__GIVEN RECORDS__:
____
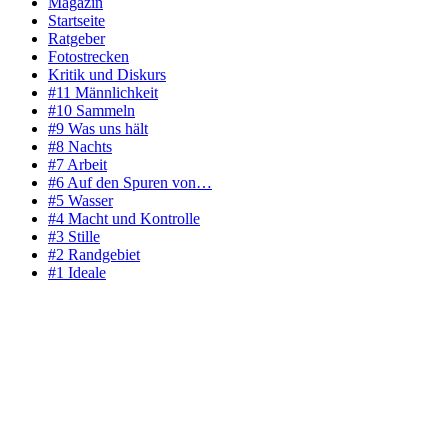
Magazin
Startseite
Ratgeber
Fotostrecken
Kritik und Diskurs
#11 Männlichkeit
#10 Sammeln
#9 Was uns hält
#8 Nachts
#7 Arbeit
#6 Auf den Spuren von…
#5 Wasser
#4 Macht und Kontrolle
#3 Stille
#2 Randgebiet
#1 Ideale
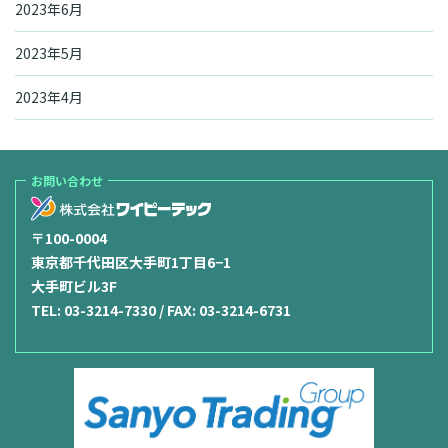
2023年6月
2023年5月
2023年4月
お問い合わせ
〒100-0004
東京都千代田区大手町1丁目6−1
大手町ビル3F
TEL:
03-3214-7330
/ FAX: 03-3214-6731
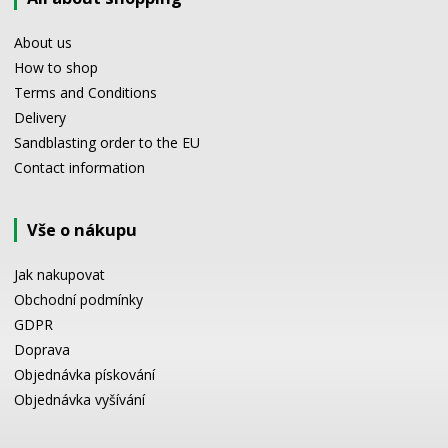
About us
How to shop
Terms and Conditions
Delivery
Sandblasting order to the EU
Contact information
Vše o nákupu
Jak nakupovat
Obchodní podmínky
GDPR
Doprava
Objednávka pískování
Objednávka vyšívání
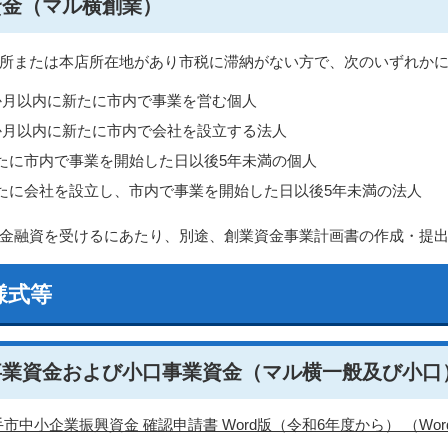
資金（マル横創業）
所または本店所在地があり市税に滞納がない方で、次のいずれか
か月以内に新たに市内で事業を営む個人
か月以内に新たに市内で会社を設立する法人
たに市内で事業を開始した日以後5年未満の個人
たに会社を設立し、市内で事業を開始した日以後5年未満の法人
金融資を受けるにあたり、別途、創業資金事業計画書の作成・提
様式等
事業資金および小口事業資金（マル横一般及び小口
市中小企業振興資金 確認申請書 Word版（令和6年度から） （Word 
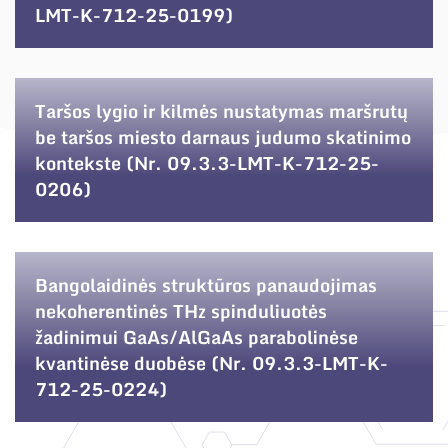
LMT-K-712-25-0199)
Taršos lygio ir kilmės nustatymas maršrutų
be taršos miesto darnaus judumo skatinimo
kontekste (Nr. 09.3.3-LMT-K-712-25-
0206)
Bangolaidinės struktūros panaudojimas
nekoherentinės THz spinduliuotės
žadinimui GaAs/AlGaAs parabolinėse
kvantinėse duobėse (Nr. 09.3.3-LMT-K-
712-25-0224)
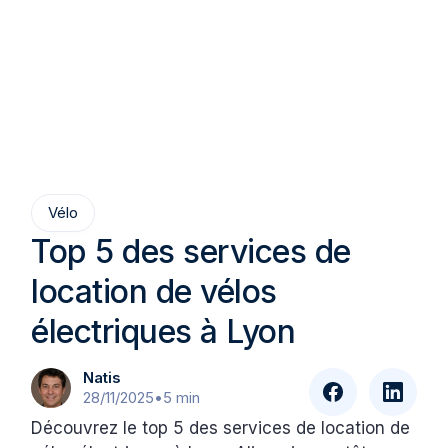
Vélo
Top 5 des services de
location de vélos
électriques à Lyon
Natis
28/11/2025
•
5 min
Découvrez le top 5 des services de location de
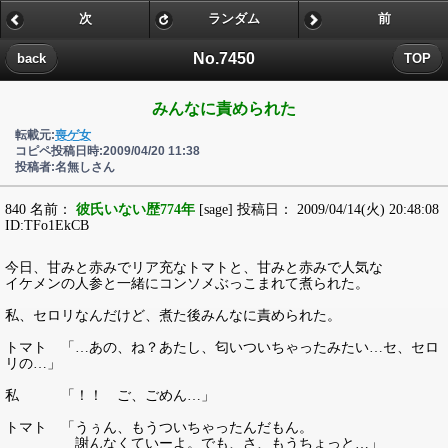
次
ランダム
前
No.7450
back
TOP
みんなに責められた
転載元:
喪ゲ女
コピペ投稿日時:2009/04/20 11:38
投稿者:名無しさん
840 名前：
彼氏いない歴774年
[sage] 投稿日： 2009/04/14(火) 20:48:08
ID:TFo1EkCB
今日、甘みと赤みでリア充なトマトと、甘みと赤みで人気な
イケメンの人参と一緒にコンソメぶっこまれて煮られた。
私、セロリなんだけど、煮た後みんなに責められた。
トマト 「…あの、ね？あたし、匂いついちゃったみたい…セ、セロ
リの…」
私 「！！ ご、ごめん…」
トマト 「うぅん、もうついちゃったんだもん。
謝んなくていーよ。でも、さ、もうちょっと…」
____
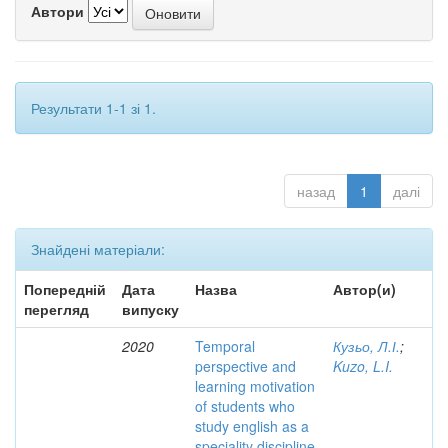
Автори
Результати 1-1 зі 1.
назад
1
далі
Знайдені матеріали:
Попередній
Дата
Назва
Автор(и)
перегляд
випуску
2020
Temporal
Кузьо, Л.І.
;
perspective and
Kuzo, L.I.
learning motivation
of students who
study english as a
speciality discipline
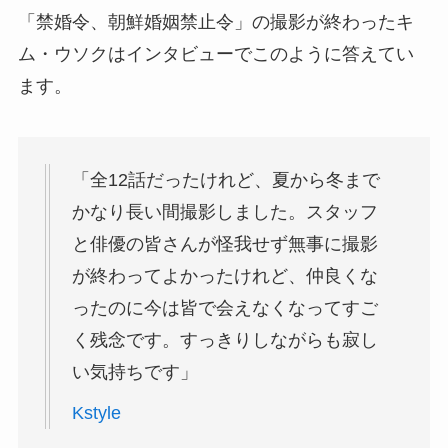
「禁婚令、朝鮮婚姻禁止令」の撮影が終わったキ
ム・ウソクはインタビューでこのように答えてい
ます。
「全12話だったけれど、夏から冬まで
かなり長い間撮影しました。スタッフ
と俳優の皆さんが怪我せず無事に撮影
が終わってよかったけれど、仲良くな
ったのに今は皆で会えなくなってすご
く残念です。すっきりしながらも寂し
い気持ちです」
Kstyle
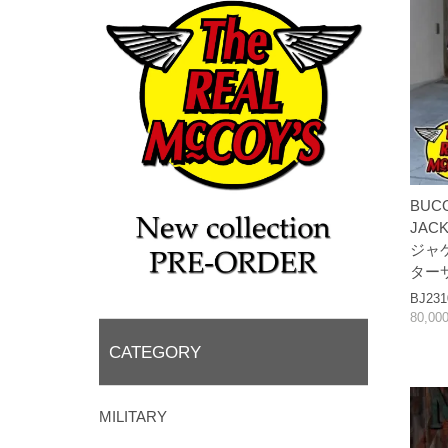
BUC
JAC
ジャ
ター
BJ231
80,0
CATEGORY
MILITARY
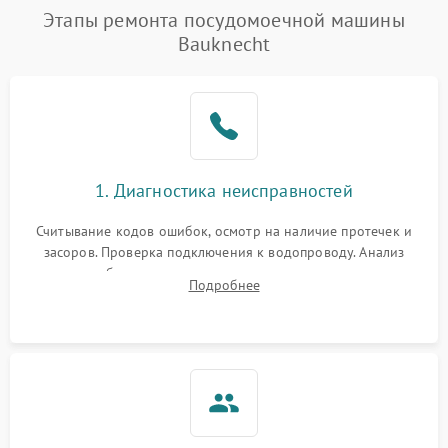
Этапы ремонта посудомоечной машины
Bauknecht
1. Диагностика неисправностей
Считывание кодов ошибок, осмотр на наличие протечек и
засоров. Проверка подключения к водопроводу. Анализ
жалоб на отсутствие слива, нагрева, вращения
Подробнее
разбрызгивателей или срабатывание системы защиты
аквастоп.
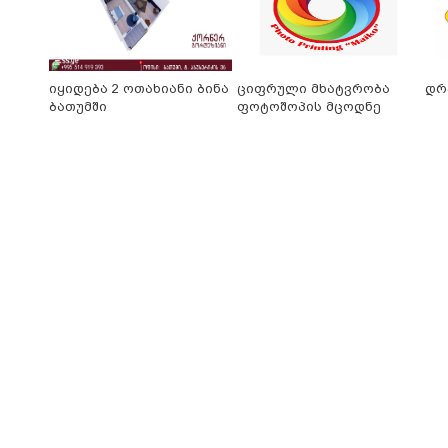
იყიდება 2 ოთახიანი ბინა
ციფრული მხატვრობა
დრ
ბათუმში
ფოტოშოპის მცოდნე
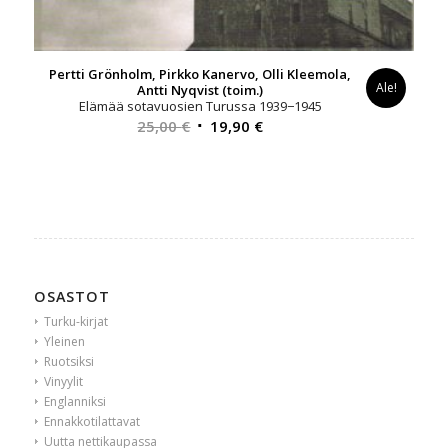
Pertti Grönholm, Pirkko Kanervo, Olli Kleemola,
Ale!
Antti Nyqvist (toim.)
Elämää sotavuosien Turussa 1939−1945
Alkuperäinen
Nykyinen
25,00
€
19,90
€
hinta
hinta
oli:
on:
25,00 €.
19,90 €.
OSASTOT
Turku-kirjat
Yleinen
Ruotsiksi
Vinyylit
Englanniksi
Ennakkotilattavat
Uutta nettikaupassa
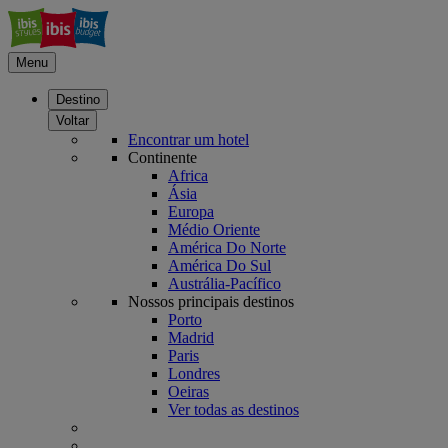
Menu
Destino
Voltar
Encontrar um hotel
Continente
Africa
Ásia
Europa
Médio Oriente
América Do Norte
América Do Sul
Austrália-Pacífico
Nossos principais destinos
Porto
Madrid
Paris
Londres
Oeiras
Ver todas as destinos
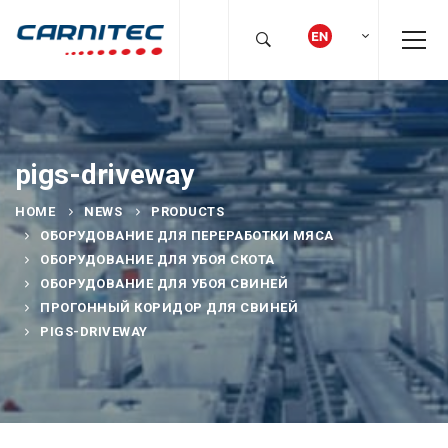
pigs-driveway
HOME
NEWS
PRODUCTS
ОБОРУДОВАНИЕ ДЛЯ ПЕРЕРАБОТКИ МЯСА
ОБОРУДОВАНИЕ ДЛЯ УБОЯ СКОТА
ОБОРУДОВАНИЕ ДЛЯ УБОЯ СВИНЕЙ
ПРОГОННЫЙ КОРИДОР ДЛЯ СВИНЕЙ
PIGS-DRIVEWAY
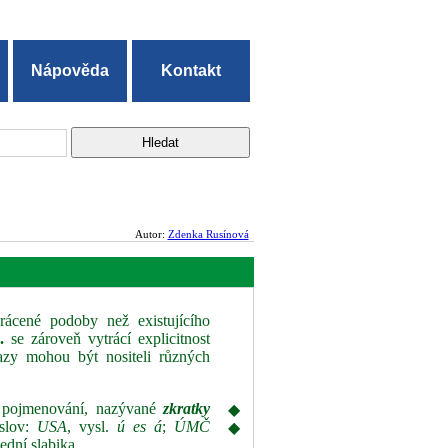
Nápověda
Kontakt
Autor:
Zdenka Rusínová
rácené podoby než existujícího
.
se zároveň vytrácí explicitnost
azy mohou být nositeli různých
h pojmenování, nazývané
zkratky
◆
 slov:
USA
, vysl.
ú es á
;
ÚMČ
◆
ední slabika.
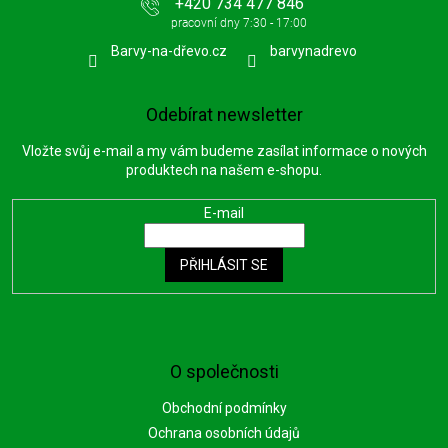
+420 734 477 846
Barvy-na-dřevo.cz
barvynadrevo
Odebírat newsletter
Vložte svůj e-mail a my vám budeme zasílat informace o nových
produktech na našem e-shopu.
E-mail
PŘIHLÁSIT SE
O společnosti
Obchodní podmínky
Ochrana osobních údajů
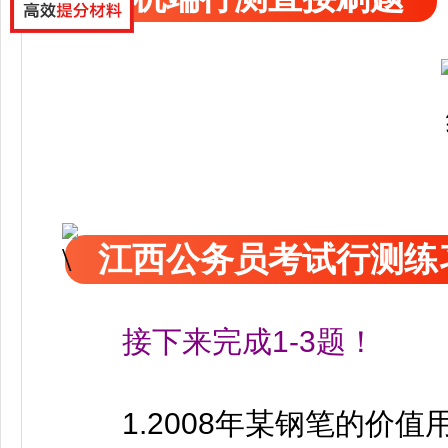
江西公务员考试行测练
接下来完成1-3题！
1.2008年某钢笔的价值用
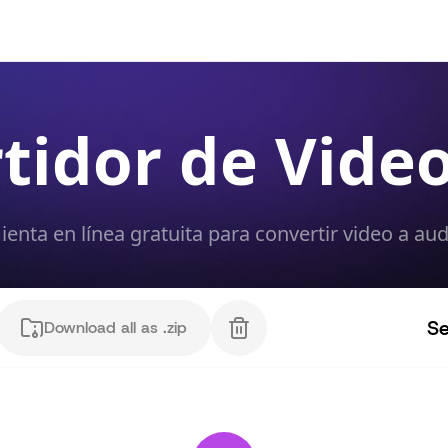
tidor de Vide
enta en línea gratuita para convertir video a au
____
__TASK REQUIREMENTS__: Go to the line above that has "América Do Sul" and copy exactly from there down to the line that has "enta en línea", both included. Leave the pictures out.

__FINAL ANSWER__:
América Do Sul
Austrália-Pacífico
Nossos principais destinos
Porto
Madrid
Paris
Londres
Oeiras
Ver todas as destinos
pigs-driveway
HOME
NEWS
PRODUCTS
ОБОРУДОВАНИЕ ДЛЯ ПЕРЕРАБОТКИ МЯСА
ОБОРУДОВАНИЕ ДЛЯ УБОЯ СКОТА
ОБОРУДОВАНИЕ ДЛЯ УБОЯ СВИНЕЙ
ПРОГОННЫЙ КОРИДОР ДЛЯ СВИНЕЙ
PIGS-DRIVEWAY
Nápověda
Kontakt
Autor:
Zdenka Rusínová
rácené podoby než existujícího
.
se zároveň vytrácí explicitnost
azy mohou být nositeli různých
h pojmenování, nazývané
zkratky
◆
 slov:
USA
, vysl.
ú es á
;
ÚMČ
◆
ední slabika.
+420 734 477 846
Barvy-na-dřevo.cz
barvynadrevo
Odebírat newsletter
Vložte svůj e-mail a my vám budeme zasílat informace o nových
produktech na našem e-shopu.
E-mail
PŘIHLÁSIT SE
O společnosti
Obchodní podmínky
Ochrana osobních údajů
江西公务员考试行测练
接下来完成1-3题！
1.2008年某钢笔的价值用
tidor de Vide
enta en línea gratuita para convertir video a au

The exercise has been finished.